Finding what works for you? 

By Andy Hamilton, Head of Marketing at Qufora Ltd

An electric car, treatment pathways and a couple’s devotion to each other. 

Shooting one of our personal stories is important to us as we know the difference they can make to people managing their own bowels and situations. It can be the catalyst for them to start or stay on their regime to lead the life they want. It’s so rewarding hearing the positive feedback but also getting to know people who kindly show us their lives and tell their story is so valuable to us in marketing. It’s like a little piece of in-depth research to help shape our knowledge, too. I so admired Kim and Steve in how they manage their life. Their devotion to each other is what helps them through each day. Sticking to their routine and ‘what works for them’. That was a phrase Steve liked to use in how they manage. And I think it’s because he knows you need to be flexible and adapt and be open minded. And I was thinking about that phrase as I took my hired electric car back to the rental company. All part of our updated vision and mission, with a renewed focus on the planet, I’d thought I’d get to Kim and Steve’s in an electric car. 

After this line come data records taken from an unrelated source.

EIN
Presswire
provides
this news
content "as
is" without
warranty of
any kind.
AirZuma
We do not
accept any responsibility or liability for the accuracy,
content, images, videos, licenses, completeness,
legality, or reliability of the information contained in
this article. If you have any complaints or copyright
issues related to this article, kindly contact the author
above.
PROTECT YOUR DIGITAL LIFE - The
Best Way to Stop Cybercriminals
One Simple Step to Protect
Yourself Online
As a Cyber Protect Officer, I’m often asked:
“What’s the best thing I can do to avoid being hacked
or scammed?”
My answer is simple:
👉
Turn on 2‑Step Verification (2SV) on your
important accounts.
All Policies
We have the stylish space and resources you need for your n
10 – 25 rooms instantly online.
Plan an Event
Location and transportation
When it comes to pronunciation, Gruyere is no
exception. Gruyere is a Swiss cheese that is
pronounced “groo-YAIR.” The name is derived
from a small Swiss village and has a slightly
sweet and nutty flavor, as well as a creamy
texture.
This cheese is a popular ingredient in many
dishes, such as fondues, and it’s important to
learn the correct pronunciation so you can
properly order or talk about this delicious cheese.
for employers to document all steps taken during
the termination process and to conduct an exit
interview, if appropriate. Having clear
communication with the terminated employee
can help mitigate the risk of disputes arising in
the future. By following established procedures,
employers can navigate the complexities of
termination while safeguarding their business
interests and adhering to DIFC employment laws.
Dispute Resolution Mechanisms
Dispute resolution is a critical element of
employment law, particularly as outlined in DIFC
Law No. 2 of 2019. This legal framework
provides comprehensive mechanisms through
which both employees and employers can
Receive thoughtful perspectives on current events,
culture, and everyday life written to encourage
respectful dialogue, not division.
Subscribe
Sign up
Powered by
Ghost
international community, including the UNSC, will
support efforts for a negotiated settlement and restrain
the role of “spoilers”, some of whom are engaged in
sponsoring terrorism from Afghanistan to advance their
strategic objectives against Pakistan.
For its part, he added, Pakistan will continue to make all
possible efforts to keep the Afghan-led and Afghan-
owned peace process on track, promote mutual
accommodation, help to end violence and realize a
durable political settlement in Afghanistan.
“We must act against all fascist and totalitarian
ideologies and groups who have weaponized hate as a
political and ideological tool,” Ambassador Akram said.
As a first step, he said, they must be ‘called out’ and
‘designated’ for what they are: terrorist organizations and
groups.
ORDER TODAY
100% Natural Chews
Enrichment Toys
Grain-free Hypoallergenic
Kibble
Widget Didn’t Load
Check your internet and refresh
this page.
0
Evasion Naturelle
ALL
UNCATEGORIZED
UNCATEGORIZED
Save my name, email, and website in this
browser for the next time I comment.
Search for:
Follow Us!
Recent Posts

I don’t own an electric car, so this was all new and I was to going to see if ‘it could work for me’. Could I move away from the accepted and traditional internal combustion engine with all its moving parts, in favour of the newer cleaner and simpler electric power? A tough task in one trip but I remained open minded. 

The car isn’t a second office for me but I know it can be others. Brigitte and I discuss a lot of clinical reports, evaluations and research to see how we can use them for educating ourselves, our team our empowering others. And it just so happened while I was travelling that we called each other to run through a recent piece: 

Neurogenic Bowel Dysfunction in Patients with Spinal Cord Injury and Multiple Sclerosis—An Updated and Simplified Treatment Algorithm Fredrika S. Magnuson 1,*, Peter Christensen 2, Andrei Krassioukov 3 , Gianna Rodriguez 4, Anton Emmanuel 5, Steven Kirshblum 6,7 and Klaus Krogh 1 

In it the authors wanted to present a new and more practically oriented version of the treatment algorithm or “treatment pyramid” for NBD which is in line with recent guidelines and best evidence available. They took the traditional 7 stage treatment pyramid and created a new 3 stage treatment pyramid. With experimental treatments as, and here’s my marketing take on something clinical, a pick and mix bag if you wanted, needed or could provide it. Brigitte likes to call it the mix of conservative treatments and RI as tools in a toolbox. And the new pathway makes it feel more like that.

There are lots of similar-looking models in marketing. We marketers love to jump to newer, simpler models, but only because we kind of have to, such is the pace of change in media and technology in recent years. 

So, what we have in this report is traditional and accepted thinking versus a new simpler thinking. I’m not saying choosing a fossil fuel or electric car is like choosing a treatment pathway. There are lots of examples in all walks of life of old versus new. What I am saying is that like our vision and mission it’s about aligning to principles and being open minded to new ideas. 

To me the new pathway is a logical development and it feels like it’s moved with the pace of change RI has developed in to as a treatment. Simplifying is always easier to use and makes it easier to adopt too. Of course, it’s not a one size fits all as different patients need different things so, it’s about ‘what works for you’ between the traditional and new pathway.